Every now and again we are all tempted by the dark side, and if there was ever a temptation for me this would be it. I am a tech guy through and through, and I work in the mobile industry. So I can’t say I would mind if every mobile carrier allowed us to both unlock and use unlocked devices on their networks, or even better so do it for us. After all, these devices are ours, we pay for them … over and over again.
But I am torn, as much as I’d like to believe that this is a “good idea”, I’m not convinced that this falls within the powers we have granted the government. While the device I am using is mine, the network is still owned by the carrier, and what they say goes … for now. But I have a hard time seeing this as anything other than further intrusion into private industry.
As nerds rejoice all over the interwebz, I have to point out that if you are currently with a provider that does not allow for unlocked phones on their network YOU CAN LEAVE! There are alternative providers out there that already allow for this, T-Mobile’s “Straight Talk” allows you to BYOD (bring your own device). As does Net10, Metro PCS, and many others. If people were really that upset, and wanted this option they would move to a carrier that allowed it. That’s kinda how the free market is supposed to work.
Phone unlocking to be ‘expeditious and transparent,’ while not affecting service contracts
The Obama administration, by way of the NTIA (National Telecommunications and Information Administration), today officially petitioned the FCC to voice its opinion that carriers should be required unlock customer’s phones.
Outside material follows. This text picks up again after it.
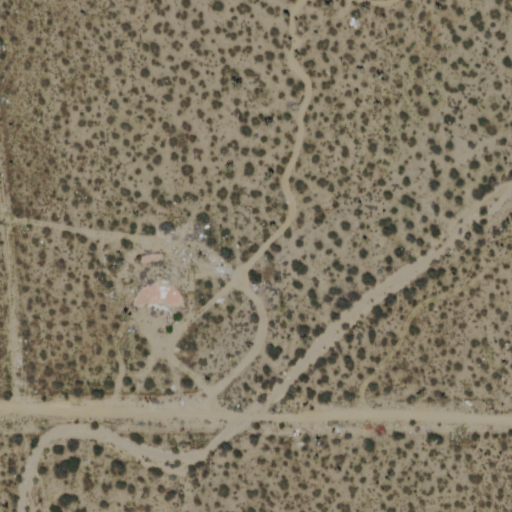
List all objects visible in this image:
road: (383, 294)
The petition cuts right to the point, stating that US consumers should be able to request that their phone, tablet or other device be unlocked — and have it done free of charge and with no strings attached.
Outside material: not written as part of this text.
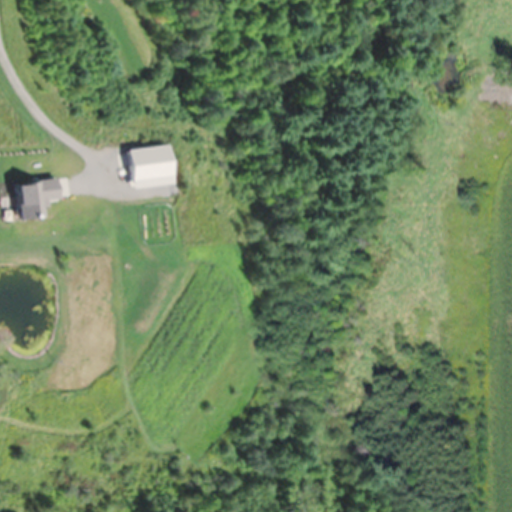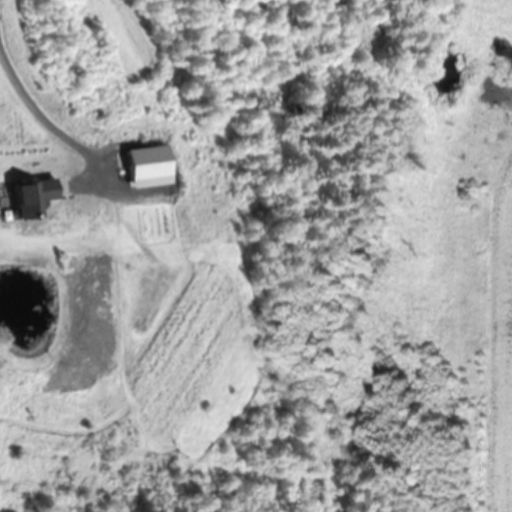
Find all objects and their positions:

“Americans should be able to use their mobile devices on whatever networks they choose and have their devices unlocked without hassle.”
Said NTIA Administrator Lawrence E. Strickling, going further to say that the burden of handling unlocking should be put on the carrier, not the users, and that the process should be “expeditious and transparent.” A Library of Congress decision regarding the DMCA took the ability for consumers to legally unlock their phones last year, and this petition hopes to secure these rights outside of that act.
The NTIA claims that carriers have plenty of mechanisms for keeping customers on their networks and following their rules, regardless of ability to unlock a handset and take it to a competitor. And we can likely all agree that this is the case, as unlocking a phone doesn’t change the fact that you may still be in a service contract with that carrier.
Although this is a great step in the direction of consumers having control over their devices, it’s up to the FCC to create the framework for this to happen. The NTIA is hoping to get the ball rolling though, stating:
“The petition requests that the FCC immediately initiate the process of setting rules that protect Americans’ investments in mobile devices by allowing them to use their equipment with any compatible network.”
The Obama administration has seemed to stay on the side of consumers with previous statements on this matter, but we have to hope that the FCC can set a strong framework to make sure carriers not only are required to unlock phones but are also held accountable for following the laws. As we all know,carriers don’t always follow through on FCC requirements to be open with devices.